Отношения Элиаза с женщинами и к женщинам были очень простые или, если угодно, слишком непростые для того, чтобы позволить себе всерьез об этом задумываться. Я очень люблю женщину вечером, говорил он женатым приятелям, осуждавшим его затянувшееся холостяцкое положение, очень люблю вечером, но видеть ее рядом с собой утром? Не знаю, как вы это терпите. Утром я хочу быть один. Приятели вздыхали тайком и продолжали соблазнять его прелестями женатой жизни. Зато ни у кого из вас нет такой коллекции, говорил он, помахивая перед ними своим альбомом с фотографиями, будет что внукам показать. Впрочем, в руки он им альбом не давал, вблизи рассматривать не позволял, осторожничал. Да у тебя не то что внуков, и детей-то не будет, если ты и дальше так, говорили приятели.

Особых проблем с любовью на вечер Элиаз не знал. Внешность вполне, особенно красила его маленькая эспаньолка, которая в сочетании с длинными черными волосами и голубыми глазами, правда уже не такими прозрачными, как прежде, придавала ему вид артистичный и несколько даже экзотический. Настойчивость есть, язык подвешен хорошо, все прочее тоже. Отчасти помогала и профессия — несмотря на чрезвычайное обилие в мире художников, все еще находилось достаточно женщин, считавших внимание художника лестным и романтичным. Правда, девушки и женщины, которых он приводил к себе вечером, были по большей части именно такие, которых утром ему видеть не хотелось. Поэтому среди ночи он ласково, поцелуем, поднимал полусонную партнершу и предлагал деньги на такси.

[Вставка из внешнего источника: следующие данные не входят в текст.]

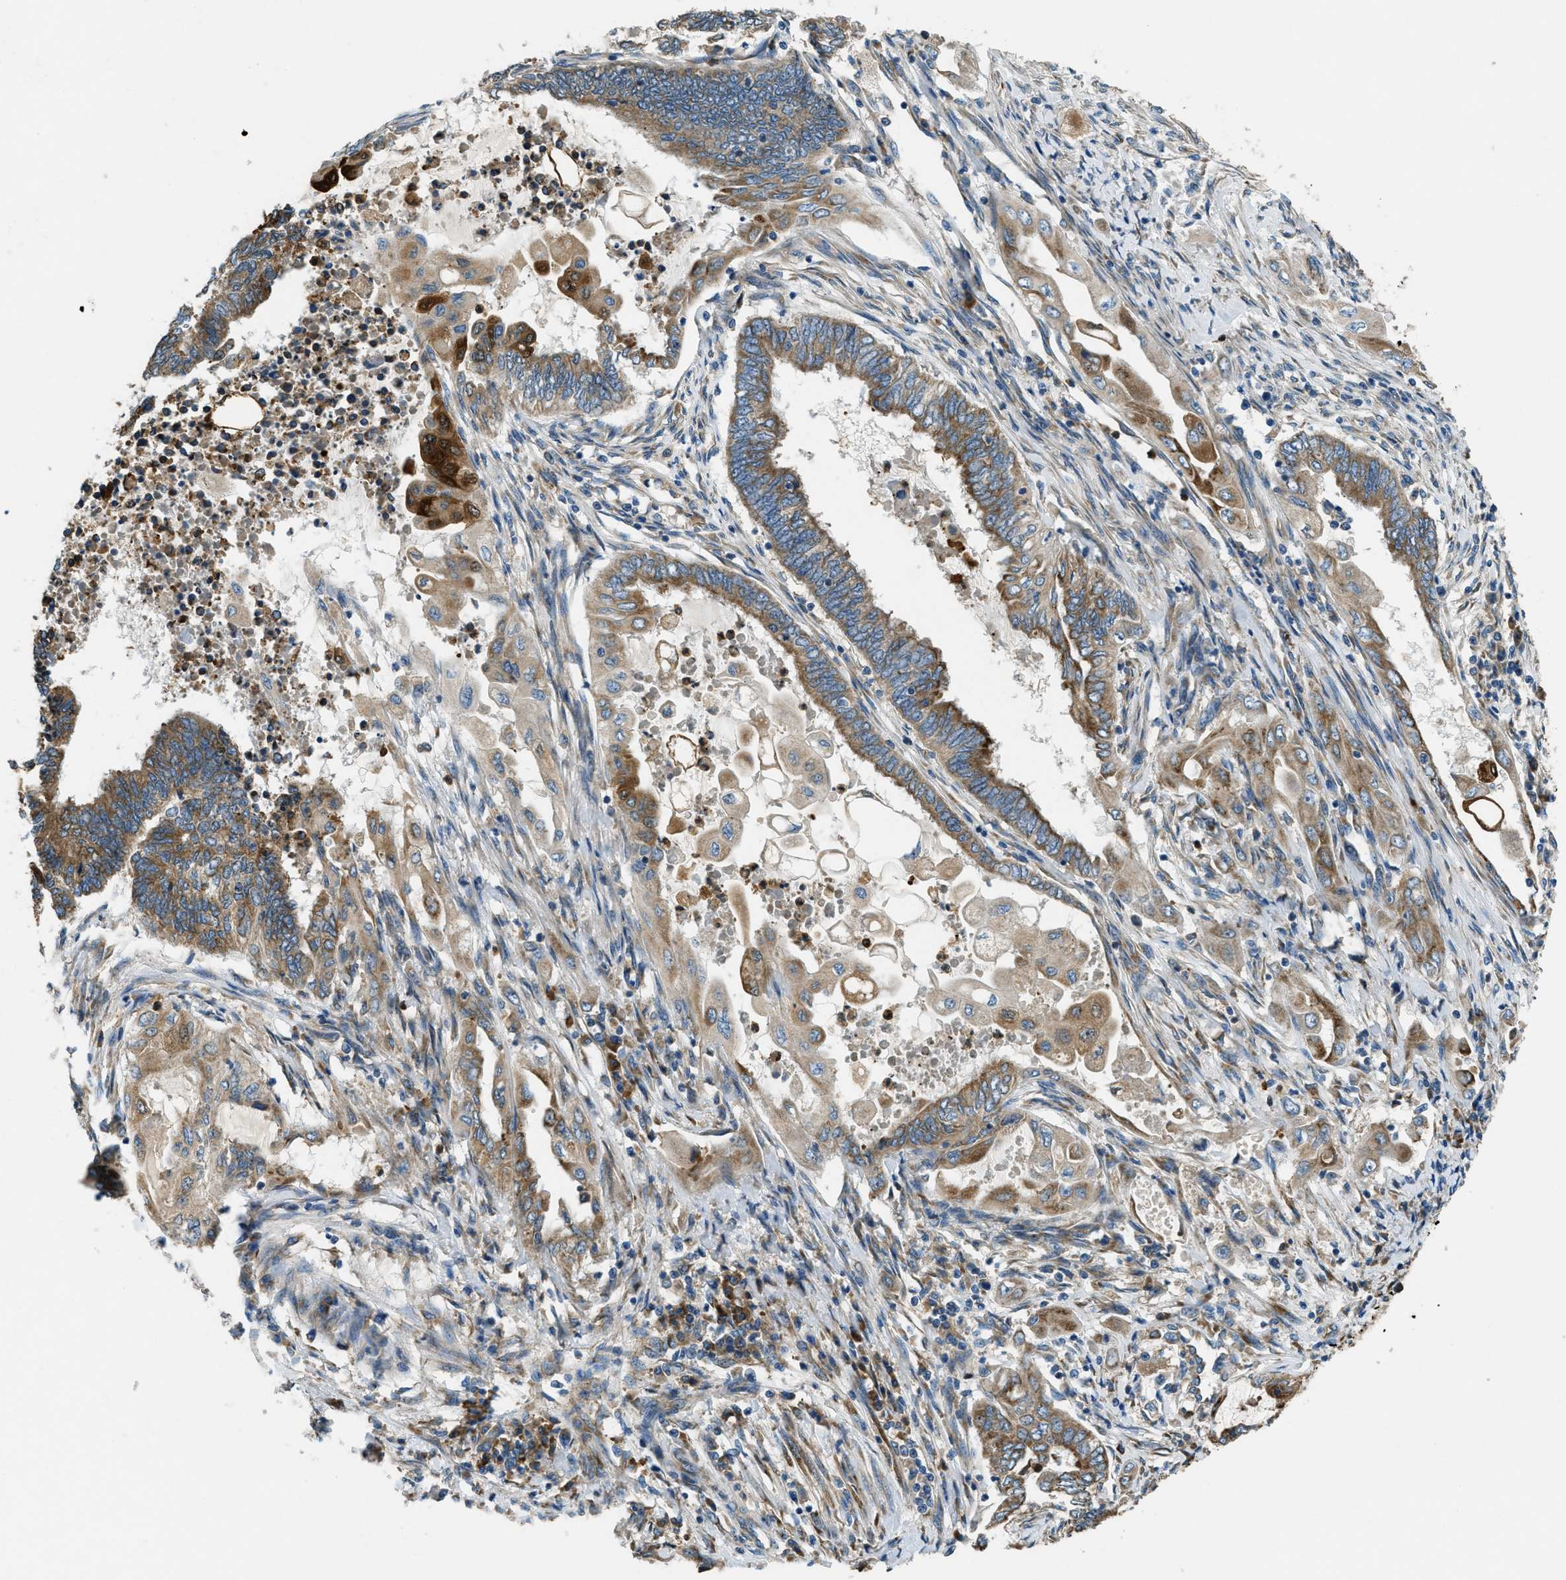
{"staining": {"intensity": "moderate", "quantity": ">75%", "location": "cytoplasmic/membranous"}, "tissue": "endometrial cancer", "cell_type": "Tumor cells", "image_type": "cancer", "snomed": [{"axis": "morphology", "description": "Adenocarcinoma, NOS"}, {"axis": "topography", "description": "Uterus"}, {"axis": "topography", "description": "Endometrium"}], "caption": "Endometrial cancer stained for a protein (brown) demonstrates moderate cytoplasmic/membranous positive staining in approximately >75% of tumor cells.", "gene": "GIMAP8", "patient": {"sex": "female", "age": 70}}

Но перед этим, еще в постели, Элиаз предлагал женщине — давай я тебя сфотографирую. На этот случай у него была заготовлена простенькая формула, перед которой до сих пор ни одна не устояла. Ты наверняка уже от многих слышала, говорил он, доставая аппарат, какое у тебя необычное лицо (или ноги, или грудь, или шея, как придется). Меня, как художника, это особенно впечатляет, хочется зафиксировать, может быть, использую впоследствии. Иной раз женщина отнекивалась, стеснялась или смеялась, говорила, что не верит комплименту, но в конце концов, кроме жен приятелей, поддавались все. Многие настаивали на том, чтобы одеться. Элиаз не возражал, хотя предпочитал в постели, полуприкрытую. А некоторые охотно снимались голые, и эти фотографии Элиаз даже издали не показывал приятелям, считал, что неэтично, да и опасно. Не каждая уходила без боя, однако Элиаз мягко, но неуклонно настаивал на своем — срочная работа, важная деловая встреча, непредвиденный наезд родственников, все шло в ход, — и остаться на ночь ни одной еще не удавалось. Больше двух-трех раз одну женщину он к себе не приводил, да и сами они не всегда стремились встретиться с ним снова.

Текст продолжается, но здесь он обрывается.